Loved the recipe, but had to change up a bit. Next time I will pre-cook rice, (rice was not thoroughly cooked), and add corn. I added 8-oz. tomato sauce, 1 tsp. garlic powder, 1 tsp. onion powder, 1 tsp. Italian seasoning, 1 tsp. sugar, 3 tsp. of worcestershire sauce, topped with Italian bread crumbs. Yum !!!!
These were quite easy to make and the coloured peppers looked lovely on our plates. I needed to use a bit more water than shown on the recipe, to cook the rice, but just kept adding more until it was tender. For a bit of spice, I added some chopped chillies as well as some fresh rosemary from our garden.
I added spicy rotel in place of the diced tomatoes. I also added some chopped jalapenos and a few tsp of hot sauce. We like things spicy around here.
Got this same recipe out of the Better Homes and Garden cookbook many years ago and have been using ever since. I use canned diced tomatoes with oregano, garlic, and basil instead of adding dried spices. Also use minute rice. Turns out great!
These days I'm a little hesitant to rate recipes because I don't ever follow them exactly, I just find the one that suits me the best and then I use it merely as a guide line. This recipe is the one I used as a guide line for dinner last night and I was really pleased.
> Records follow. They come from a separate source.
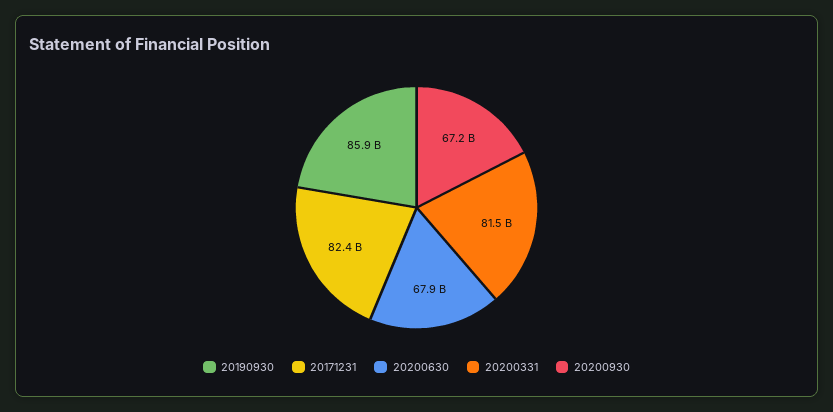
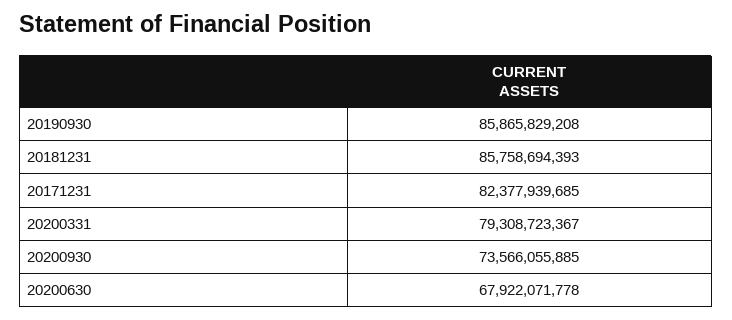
  {
    "20190930": 85865829208,
    "20171231": 82377939685,
    "20200630": 67922071778,
-   "20200331": 81500000000,
+   "20200331": 79308723367,
-   "20200930": 67200000000
+   "20200930": 73566055885,
+   "20181231": 85758694393
  }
Instead of canned tomatoes I used a mixture of tomato sauce and ketchup...some Worcestershire sauce...some garlic powder...some Italian seasoning...I browned the meat with some dried onion and fresh garlic...I used a microwave pouch of rice...You see where I'm going here...but this is the first time I parboiled the green peppers per your instructions and I was like "Aha!" this helped a lot! Also I used shredded parmesan both in the mixture and on top. Thank you for this recipe!
These were very good. I had some large green peppers and knew I was going to make stuffed peppers with them. I chose your recipe and am very glad I did. I doubled the meat ingredients, filled the 6 (very large) peppers and put the remaining mixture in a casserole. We loved these. The peppers were nice and thouroughly cooked. Thank you for sharing we will use this recipe again.
I've made a number of stuffed peppers over the years and these are by far the best. My DH who doesn't like green peppers and usually only eats the stuffing, ate the whole thing. This recipe is definitely a keeper.
Excellent! My alterations: red and orange bell peppers instead of green; chicken instead of beef; minced dried onion instead of fresh (less dried onion than is called for with fresh); Italian stewed tomatoes instead of plain diced tomatoes; mozzarella cheese instead of cheddar. Two thumbs up from very picky DH!!! It's going on my permanent rotation! BTW, it takes at least 50 minutes just for cooking rice and bake time. Then add prep time and browning meat. Red & orange bells make it a sweeter dish! Absolutely superb!
Thanks for sharing the great recipe. I added Puerto Rican spices to it and my guys were blown away and want me to make it again. I left out Worcestershire sauce and added Adobo, Sazon, Sofrito, a little bit of fresh baby spinach and fresh minced garlic. Also used green and red bell peppers.
This is absolute comfort food. My best friend's sister made these for our dinner party, and they were yummy!!! And...I have one for lunch today, so this makes me quite happy! We added a bit more worcestershire sauce in lieu of extra salt, perfect! Thank you for the great recipe!